On Nov 20, 2024, researchers from the Wellcome Sanger Institute and collaborators have used cutting-edge genomic techniques to identify all the cells and pathways involved in the early stages of skeletal development. Part of the wider Human Cell Atlas project, this resource could be used to investigate whether current or future therapeutic drugs could disrupt skeletal growth if used during pregnancy.

The study showed a clear picture of how cartilage acts as a scaffold for bone development across the skeleton, apart from the top of the skull. The team mapped all the cells critical for skull formation and investigated how genetic mutations may cause soft spots in the skull of newborns to fuse too early, restricting the growth of the developing brain. In the future, these cells could be used as possible diagnostic and therapeutic targets for identifying and treating congenital conditions.

They also found certain genes activated in early bone cells that might be linked to an increased risk of developing hip arthritis as an adult.
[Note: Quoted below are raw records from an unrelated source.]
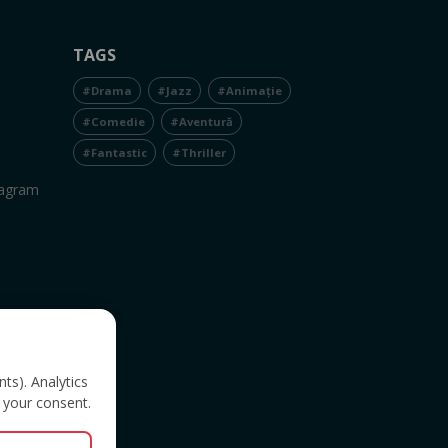
TAGS
#Drama
#Jazz
#Animație
#Comedie
#Aventură
#Fantastic
#Thriller
tagram
nts). Analytics
 your consent.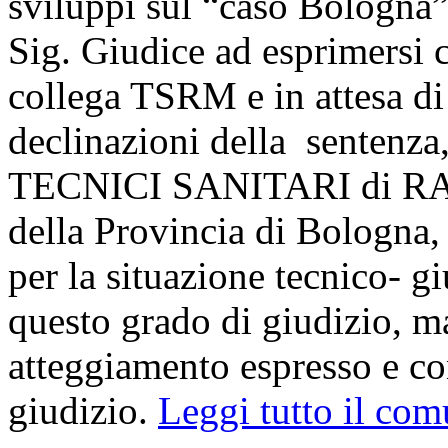
sviluppi sul “caso Bologna”
Sig. Giudice ad esprimersi 
collega TSRM e in attesa di 
declinazioni della sentenza,
TECNICI SANITARI di 
della Provincia di Bologna
per la situazione tecnico- gi
questo grado di giudizio, m
atteggiamento espresso e con
giudizio.
Leggi tutto il com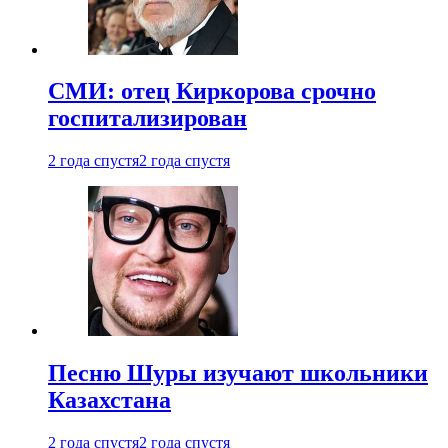
СМИ: отец Киркорова срочно
госпитализирован
2 года спустя
2 года спустя
Песню Шуры изучают школьники
Казахстана
2 года спустя
2 года спустя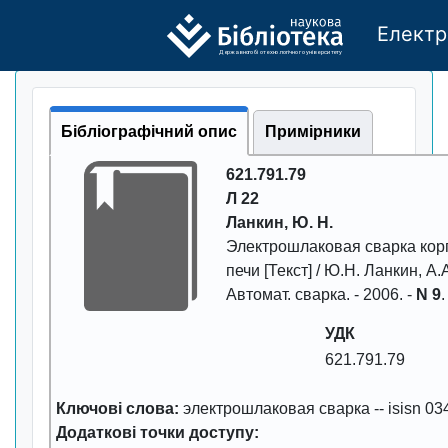
Електр
Де
р
жавно
г
о бі
о
т
ехн
о
логічно
г
о універси
т
е
т
у
Бібліографічний опис
Примірники
621.791.79
Л 22
Ланкин, Ю. Н.
Электpошлаковая сваpка коp
печи
[Текст] / Ю.Н. Ланкин, А.
Автомат. сваpка
. -
2006
. -
N 9
.
УДК
621.791.79
Ключові слова:
электpошлаковая сваpка
--
isisn 0
Додаткові точки доступу: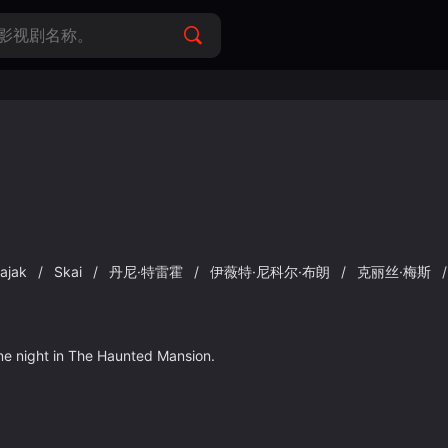
ajak
/
Skai
/
丹尼·特雷霍
/
伊薇特·尼科尔·布朗
/
克丽丝·梅斯
/
ne night in The Haunted Mansion.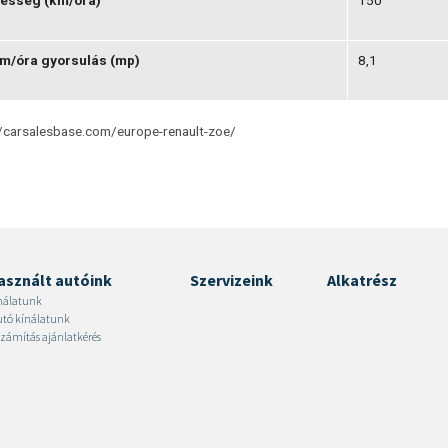
m/óra gyorsulás (mp)
8,1
/carsalesbase.com/europe-renault-zoe/
asznált autóink
Szervizeink
Alkatrész
nálatunk
autó kínálatunk
zámítás ajánlatkérés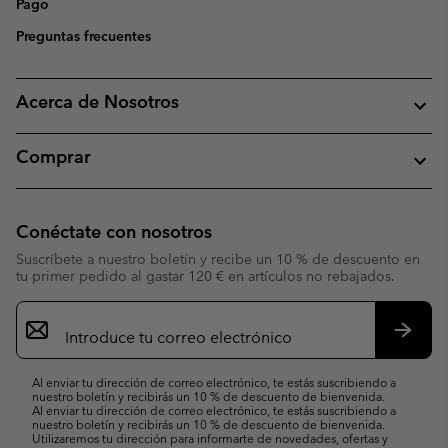
Pago
Preguntas frecuentes
Acerca de Nosotros
Comprar
Conéctate con nosotros
Suscríbete a nuestro boletín y recibe un 10 % de descuento en
tu primer pedido al gastar 120 € en artículos no rebajados.
Suscripción
de
correo
Suscri
electrónico
Al enviar tu dirección de correo electrónico, te estás suscribiendo a
nuestro boletín y recibirás un 10 % de descuento de bienvenida.
Al enviar tu dirección de correo electrónico, te estás suscribiendo a
nuestro boletín y recibirás un 10 % de descuento de bienvenida.
Utilizaremos tu dirección para informarte de novedades, ofertas y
Comparatively, they suggest that other genes in early cartilage cells are linked to an increased risk of developing arthritis in the knee, possibly due to their role in cartilage repair. In the future, studying these different cells further could help develop new treatments for these conditions. Overall, the developing skeletal atlas is a freely available resource that can be used to understand more about bone development and how this influences conditions affecting these tissues that occur in children and adults. The study was published in Nature.